EXTRACT PROVIDED:
— start —
COOPERSTOWN, N.Y.—Scouts have long heard about how they are the lifeblood of their organizations. Now they finally have a place in the Hall of Fame celebrating their contributions to baseball.
Most of what scouts do and the value they provide to the baseball industry can’t be encapsulated in glass. The knowledge, judgment, work ethic and relationships they bring to their clubs are intangible qualities that make them unique and are difficult to display materially.
The Hall of Fame’s “Diamond Mines” exhibit, which opened last weekend, is a small, subtle tribute to scouts—a long overdue honor to those who have dedicated their careers to the game.
“You go to see a play on Broadway and you see the entertainment that’s provided,” said Pat Gillick, a senior advisor with the Phillies who has been a general manager in Baltimore, Toronto, Seattle and Philadelphia. “But you never see the people that really are behind the scenes—the producers, the directors, the people who make these things happen, who choose the actors that are going to be on the stage. That’s the same thing with the scouts. The scouts are behind-the-scenes guys. Sometimes they’re forgotten people.”
Diamond Mines, which opened Saturday, includes a nod to all types of scouting, with artifacts from scouting at the U.S. amateur level, pro scouting, advance scouting and international scouting. There is scout Bob Zuk’s stopwatch from the 1970s that looks more like a compass than the digital versions his contemporaries carry today. Bob Fontaine’s bulky radar gun from two decades ago is there. So is a typewriter used by scout Joe Bronzell in the 1970s to file his reports, a briefcase used in the 1990s by Andres Reiner when he was a pioneer scout in Venezuela and various straw hats.
— end —
WHAT TO WORK ON:
(a) Answer these from the scouting article, marking each answer to match:
(i) On what day did Diamond Mines open?
(ii) In which four cities has Pat Gillick been a general manager?
(iii) What did Joe Bronzell use his typewriter for in the 1970s?
(b) Please summarize the scouting article in two sentences.
(c) Translate this sentence from the scouting article into Spanish: "Most of what scouts do and the value they provide to the baseball industry can’t be encapsulated in glass."
The material after this point is separate from the scouting article.

AVAILABLE DATA:
— start —
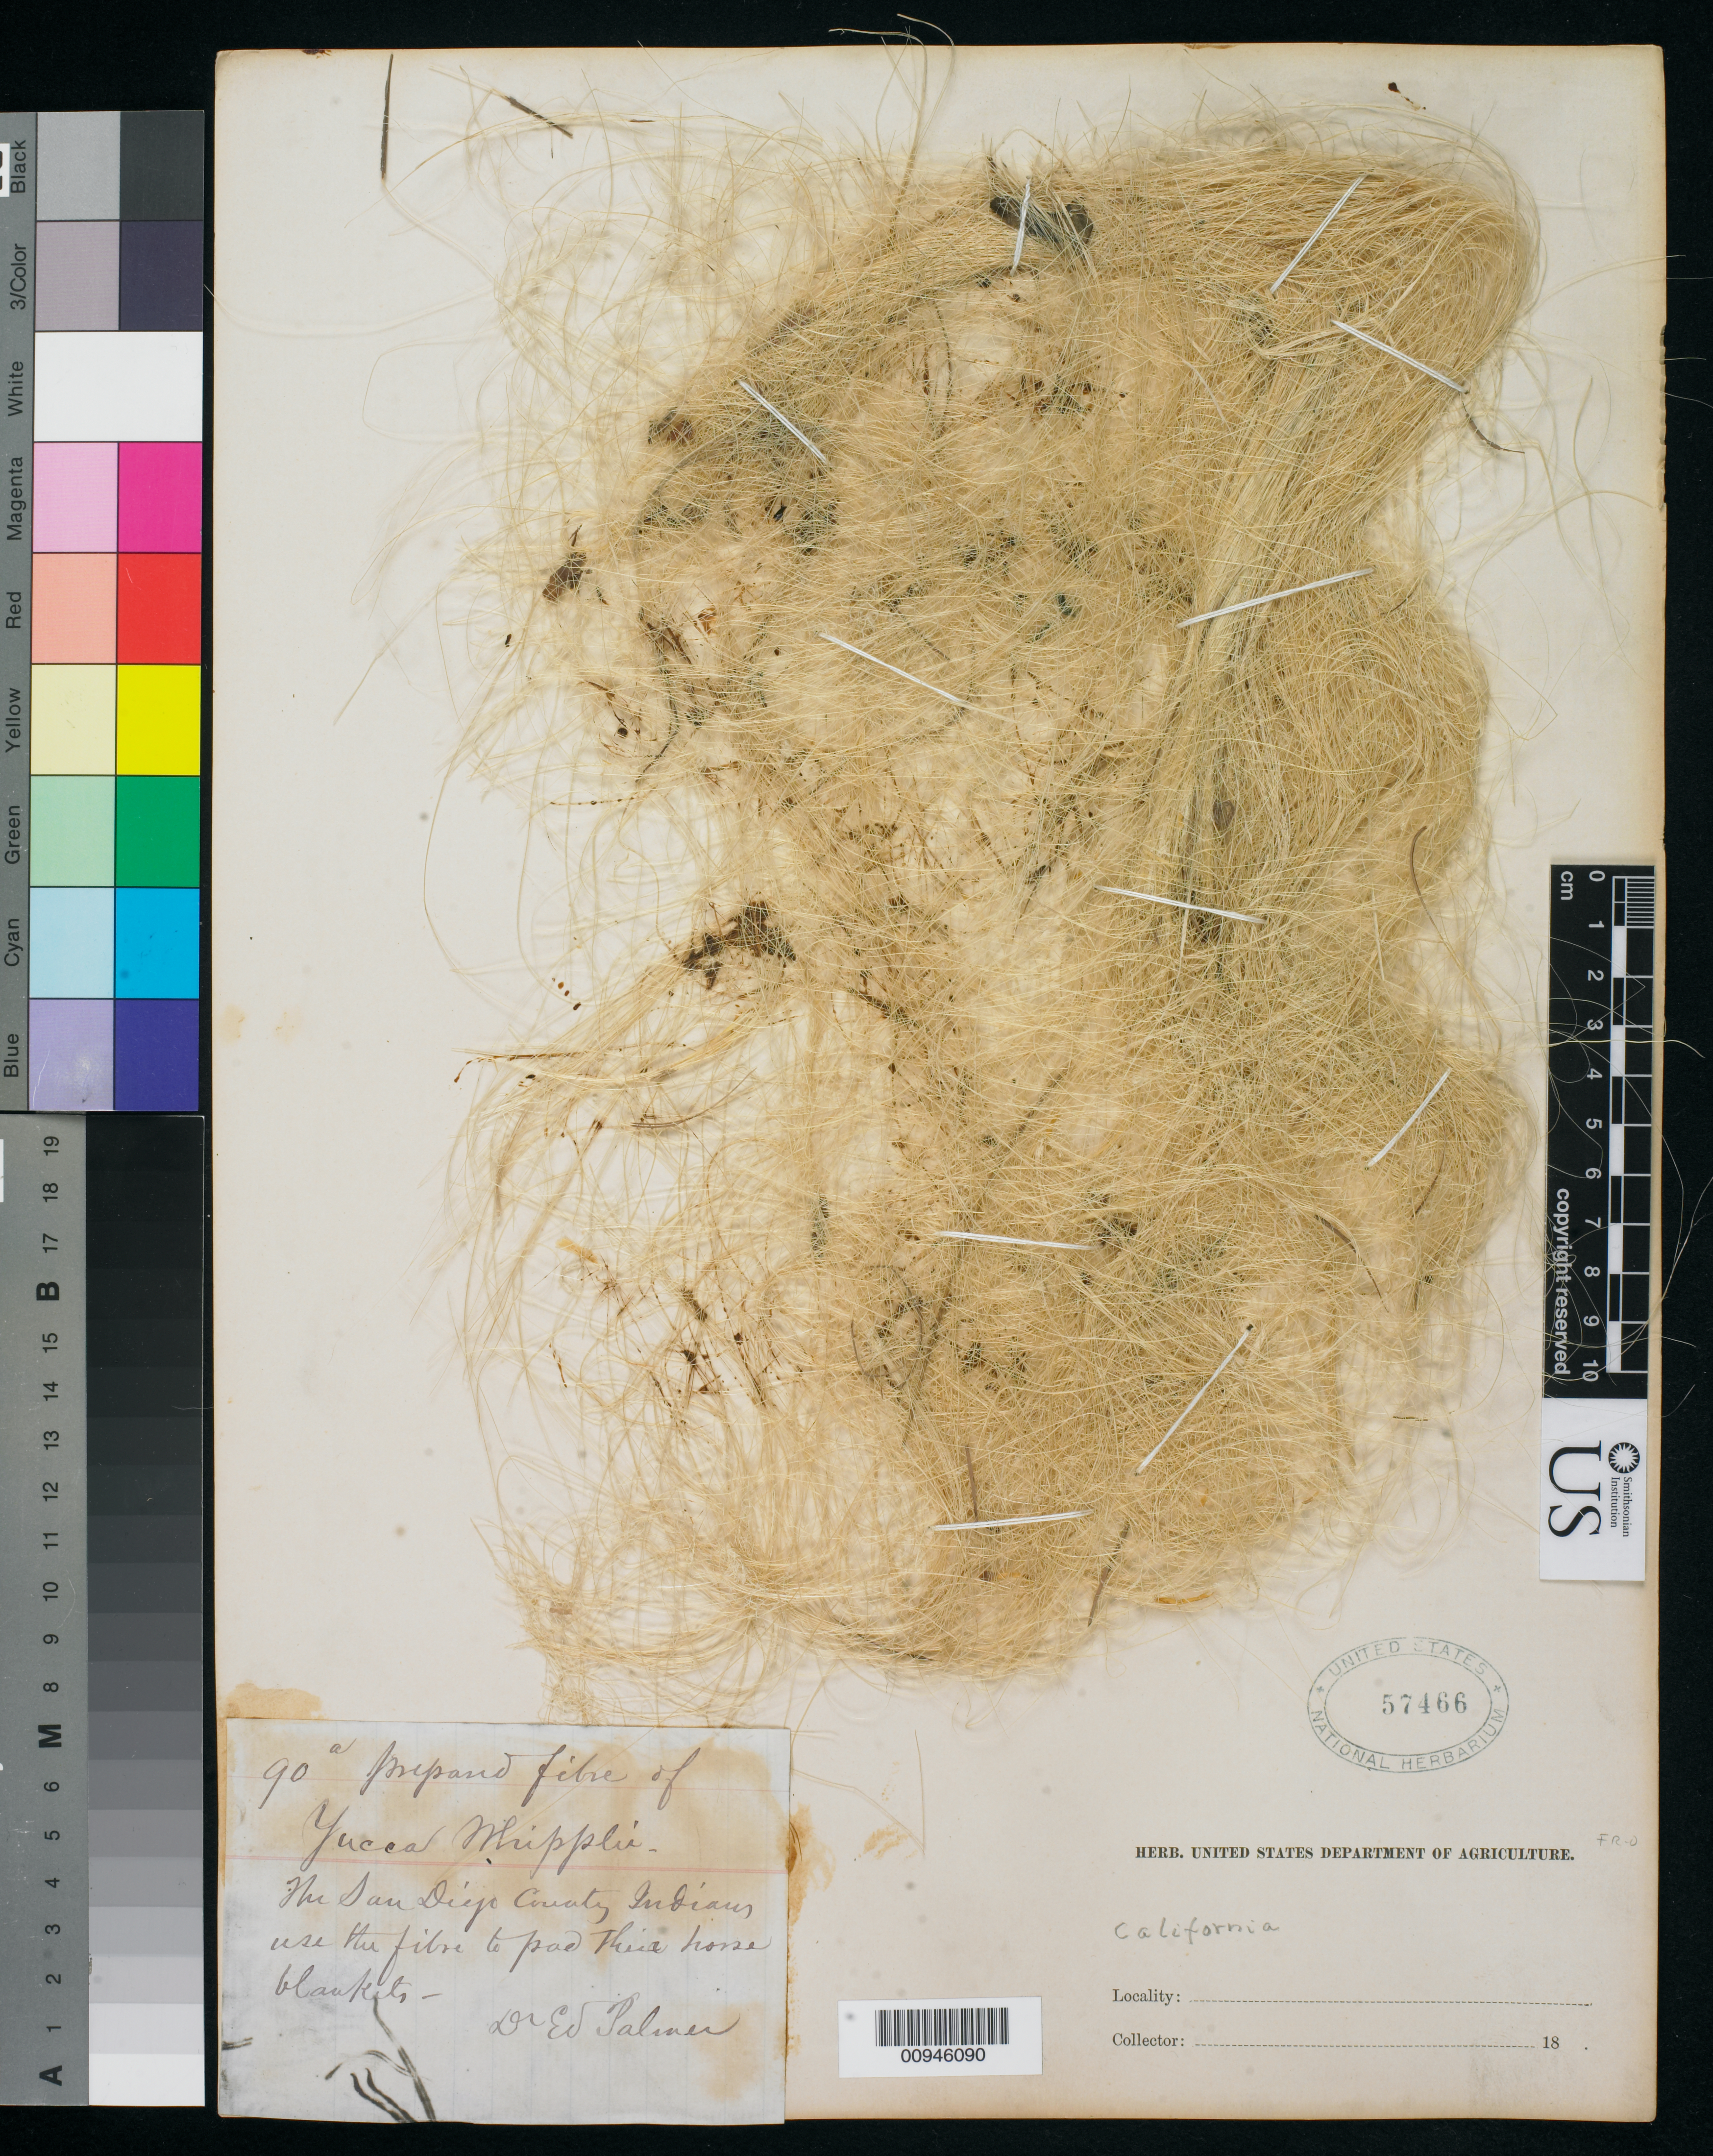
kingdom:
— end —
EXPECTED ANSWERS:
(a)
(i) Saturday
(ii) Baltimore, Toronto, Seattle and Philadelphia
(iii) To file his reports

(b) The Hall of Fame in Cooperstown, N.Y., has opened "Diamond Mines," a small, subtle exhibit honoring scouts, whose knowledge, judgment and relationships are hard to display materially. It covers amateur, pro, advance and international scouting with artifacts such as Bob Zuk's 1970s stopwatch, Bob Fontaine's radar gun, Joe Bronzell's typewriter and Andres Reiner's briefcase.

(c) La mayor parte de lo que hacen los scouts y del valor que aportan a la industria del béisbol no puede encerrarse en una vitrina.